Both Shane and Jim had enjoyed a level of career success but faced a conundrum. They experienced an emptiness—a deep dissatisfaction with what is commonly viewed as success. Both started their careers assuming the pedestrian view of success was defined in terms of money and ultimately had concluded that at best this definition of success was incomplete or perhaps even totally wrong. Their internal battles became so deep that they each decided to act. Both turned to a Christian worldview for the answer to the correct definition of success but both embraced a paradigm of Christianity shaped by Greek dualism.
One of the seminal assumptions of the Greeks was that the intangible world was good and the tangible world was not. (I refer to this assumption as Greek dualism or Platonic dualism.) Based on this assumption, the Greeks disdained physical work as beneath their dignity. Consequently, a common practice in the Greco-Roman culture was for slaves to perform the physical work and freemen (citizens) to engage in contemplative work.
For the past two and a half millenniums, Greek dualism has influenced the pedestrian paradigm of Christianity. One of the corollaries has been the nearly ubiquitous view that spiritual work is best and physical work is less than. By spiritual work, most professing Christians mean missions, church, and parachurch work. Physical work is then all other work.
From a holistic Christian worldview, the Greek assumption of dualism is wrong. Scripture teaches that the physical world was created good—indeed very good.3 Even though the fall of man subjected the world to futility, this did not mean that the fundamental nature of the physical world, as originally created, was evil. Rather the physical world was created good but was impacted by sin through the choices of Adam and Eve.4 Therefore, physical work is not to be disdained but rather is to be dignified by its origin and divinely proclaimed value.
The truth is that both Shane and Jim, though well-meaning professing Christians, profoundly misunderstood a holistic Christian worldview; hence, they defaulted to a pseudo Christian worldview shaped by Greek dualism. For Shane, this led him to quit his high-level job at 24 Hour Fitness and assume a role in church leadership. And for Jim, he sold his business to attend Bible school so that he could serve God. Neither Shane nor Jim recognized the truth of BAM.
To embrace BAM, one must embrace a sound Christian worldview. For example, consider the worldview on vocational calling displayed in the life of R.G. LeTourneau. Like Shane and Jim, R.G. had a life-changing revelation from God. He was a young entrepreneur who was convicted that a life defined by worldly pleasures was not success. He knew he had to give up pursuing fame, fortune, and influence. He knew he must pursue instead the will of God for his life. And like Shane and Jim, he thought this meant he had to be a pastor, evangelist, Bible teacher, or missionary. R.G.’s “come to Jesus” experience happened in a revival meeting. The morning after his divine encounter, R.G. sought counsel from his pastor. The following is R.G.’s recollection of that meeting with his pastor.
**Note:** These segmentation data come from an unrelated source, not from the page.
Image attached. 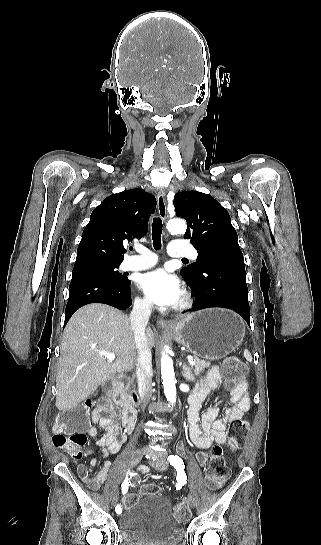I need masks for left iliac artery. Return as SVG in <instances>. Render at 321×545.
Instances as JSON below:
<instances>
[{"label":"left iliac artery","instance_id":"obj_1","mask_svg":"<svg viewBox=\"0 0 321 545\" xmlns=\"http://www.w3.org/2000/svg\"><path fill=\"white\" fill-rule=\"evenodd\" d=\"M170 465H172L177 471V480L182 483H186L187 476L184 472V463L179 456L170 455L168 457Z\"/></svg>","mask_w":321,"mask_h":545}]
</instances>
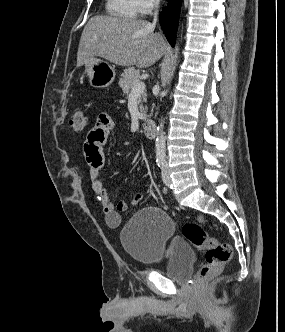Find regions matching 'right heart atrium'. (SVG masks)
<instances>
[{
    "label": "right heart atrium",
    "mask_w": 285,
    "mask_h": 332,
    "mask_svg": "<svg viewBox=\"0 0 285 332\" xmlns=\"http://www.w3.org/2000/svg\"><path fill=\"white\" fill-rule=\"evenodd\" d=\"M137 11L140 14H148L158 6L159 0H135Z\"/></svg>",
    "instance_id": "obj_1"
}]
</instances>
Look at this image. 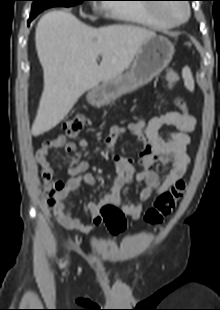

“Brother Devol, the Lord did something for me last night,” I began. “He took me out of spiritual bankruptcy, and I promised Him I would do anything He wanted me to do from that moment on. But how can I know what He wants me to do? I know a layman can’t serve Him like a preacher can, but tell me, does He want me to serve as a missionary? I need your advice.”
Reverend Devol was a man of God and a man of prayer, and he said, “Let’s pray, and find your answer there.”
We both knelt, and each one of us asked God what He wanted me to do, and as we arose from our knees, God spoke to me through the words of my pastor. “You know, Brother LeTourneau,” he said, “God needs businessmen as well as preachers and missionaries.”
Those were the words that have guided my life ever since.5
R.G. was stunned by these words but was inspired to hear that he could serve God in business because R.G. loved to move dirt—he felt called to reshape the earth. He went on to build one of the great companies of the last century.
Unlike Shane and Jim, R.G. heard the true call of God through the words of his pastor. He was refreshed by the truth that God creates people for all types of work assignments. R.G. heard the call to BAM. This shaped his life and facilitated his alignment with the call of God on his life.
R.G. joined the ranks of many biblical figures who were called, at least in part, to physical work. For example, Joseph was called to be a manager, commodity broker, and political leader. Moses was a shepherd before he was a political leader. David was a shepherd, musician, soldier, and political leader. Peter was a fisherman. Paul was a tentmaker. And Jesus was a carpenter.
The apostle Paul commands us to work as Christ’s representatives and therefore every word from our mouths and every work task should reflect him.6 This means that physical work should be performed seeking to bring honor and glory to God.
Furthermore, Paul reinforced the dignity of work by noting that physical work should be performed in the fear of the Lord, as if the Lord were our customer.7 To work in the fear of the Lord implies to worship through our work.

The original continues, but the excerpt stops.